Quick-Release Cantilever Optic Rings
These kinds of quick-release rifle scope mounts can be used to quickly connect and detach a scope from a rifle. If they all use a comparable style mount, a number of scopes can also be swapped out. The quick detach mount style is CNC machined from anodized 6061 T6 aluminum and the mounting levers connect nicely to a flat top type Picatinny rail. This permits the scope to be sighted in while on the rifle, taken off of the rifle, and remounted while keeping accuracy. These kinds of mounts come in beneficial for rifles which are hauled around a lot, to remove the scope glass from the rifle for protection, or for aiming systems which are utilized in between a number of rifles. An example of this mount type is the 30mm mount designed by the Vortex Optics manufacturer. It usually costs around $250 USD
Glass Tube Sealing and Gas Purging
Wetness inside your rifle optic can destroy a day of shooting and your costly optic by bringing about fogging and producing residue inside of the scope tube. The majority of scopes avoid moisture from entering the scope tube with a system of sealing O-rings which are waterproof.
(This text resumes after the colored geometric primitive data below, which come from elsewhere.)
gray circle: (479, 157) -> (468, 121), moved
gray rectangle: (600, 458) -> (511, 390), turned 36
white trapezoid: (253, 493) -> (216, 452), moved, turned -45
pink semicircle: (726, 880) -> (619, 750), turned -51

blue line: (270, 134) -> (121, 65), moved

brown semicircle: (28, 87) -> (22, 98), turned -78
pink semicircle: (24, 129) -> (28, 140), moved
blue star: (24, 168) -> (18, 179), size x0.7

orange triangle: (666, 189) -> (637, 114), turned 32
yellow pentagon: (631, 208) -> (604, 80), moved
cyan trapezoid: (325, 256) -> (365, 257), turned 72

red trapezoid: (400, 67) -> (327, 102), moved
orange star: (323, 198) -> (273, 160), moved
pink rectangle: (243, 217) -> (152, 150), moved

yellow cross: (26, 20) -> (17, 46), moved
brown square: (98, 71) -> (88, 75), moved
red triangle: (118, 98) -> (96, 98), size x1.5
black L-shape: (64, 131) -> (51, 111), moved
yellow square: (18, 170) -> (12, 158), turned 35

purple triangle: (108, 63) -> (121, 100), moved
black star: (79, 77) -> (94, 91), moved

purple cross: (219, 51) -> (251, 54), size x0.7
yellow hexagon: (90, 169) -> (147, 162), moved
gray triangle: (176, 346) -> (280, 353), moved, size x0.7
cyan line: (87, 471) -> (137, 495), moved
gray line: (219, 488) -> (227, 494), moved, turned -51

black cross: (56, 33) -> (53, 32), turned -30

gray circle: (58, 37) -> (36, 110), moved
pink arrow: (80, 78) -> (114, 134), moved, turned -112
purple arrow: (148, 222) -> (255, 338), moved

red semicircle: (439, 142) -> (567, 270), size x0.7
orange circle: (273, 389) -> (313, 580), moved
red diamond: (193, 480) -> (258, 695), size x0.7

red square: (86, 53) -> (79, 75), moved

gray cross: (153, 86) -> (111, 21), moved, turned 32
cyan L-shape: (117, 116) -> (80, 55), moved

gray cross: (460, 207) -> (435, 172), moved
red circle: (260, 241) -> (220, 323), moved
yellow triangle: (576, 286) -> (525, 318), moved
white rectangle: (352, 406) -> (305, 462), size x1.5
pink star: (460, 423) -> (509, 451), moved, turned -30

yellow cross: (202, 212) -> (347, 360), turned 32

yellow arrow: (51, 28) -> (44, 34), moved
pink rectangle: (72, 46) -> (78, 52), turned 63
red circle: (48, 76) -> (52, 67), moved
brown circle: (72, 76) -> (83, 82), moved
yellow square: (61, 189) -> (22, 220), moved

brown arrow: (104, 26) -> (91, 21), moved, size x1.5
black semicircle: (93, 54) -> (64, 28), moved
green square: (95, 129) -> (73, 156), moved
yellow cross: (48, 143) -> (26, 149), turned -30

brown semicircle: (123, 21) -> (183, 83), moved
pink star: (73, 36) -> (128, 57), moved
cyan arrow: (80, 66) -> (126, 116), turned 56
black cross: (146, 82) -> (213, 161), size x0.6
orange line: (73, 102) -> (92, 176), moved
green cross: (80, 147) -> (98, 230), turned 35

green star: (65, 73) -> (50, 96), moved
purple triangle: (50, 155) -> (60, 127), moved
Details on Glass Tube Gas Purging
Another component of avoiding the buildup of wetness inside of the rifle scope tube is filling the tube with a gas like nitrogen. Since this space is already occupied by the gas, the scope is less affected by temperature shifts and pressure distinctions from the outdoor environment which might possibly allow water vapor to leak in around the seals to fill the vacuum which would otherwise exist. These are good qualities of a good rifle scope to seek out.